**What is needed**
Exact wording is required: give all the records again, minus the pictures.

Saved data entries
= = = =
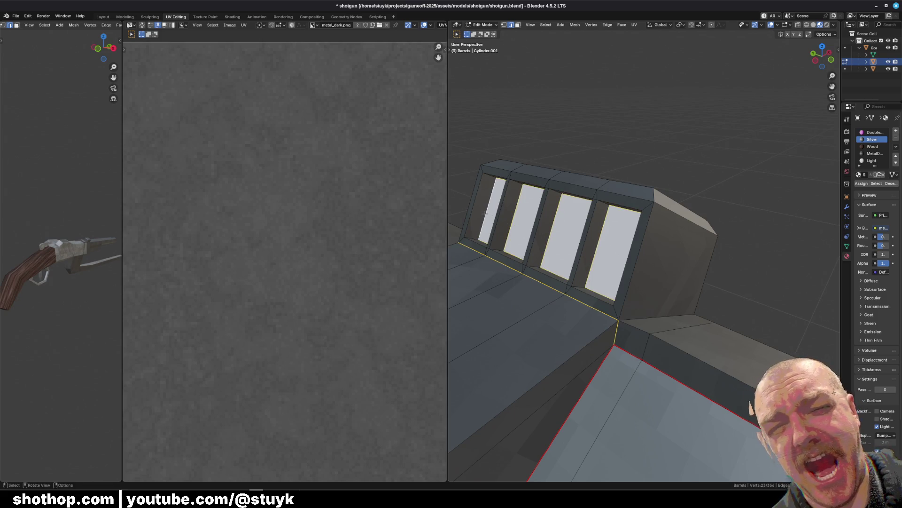
{"action": "right_click", "coordinate": [486, 214]}
{"action": "left_click", "coordinate": [471, 343]}
{"action": "mouse_move", "coordinate": [564, 310]}
{"action": "middle_mouse_down"}
{"action": "mouse_move", "coordinate": [620, 300]}
{"action": "mouse_move", "coordinate": [611, 296]}
{"action": "middle_mouse_up"}
{"action": "scroll", "coordinate": [620, 300], "scroll_direction": "down", "scroll_amount": 3}
{"action": "scroll", "coordinate": [611, 297], "scroll_direction": "up", "scroll_amount": 5}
= = = =
**Expected answer**
{"action": "right_click", "coordinate": [486, 214]}
{"action": "left_click", "coordinate": [471, 343]}
{"action": "mouse_move", "coordinate": [564, 310]}
{"action": "middle_mouse_down"}
{"action": "mouse_move", "coordinate": [620, 300]}
{"action": "mouse_move", "coordinate": [611, 296]}
{"action": "middle_mouse_up"}
{"action": "scroll", "coordinate": [620, 300], "scroll_direction": "down", "scroll_amount": 3}
{"action": "scroll", "coordinate": [611, 297], "scroll_direction": "up", "scroll_amount": 5}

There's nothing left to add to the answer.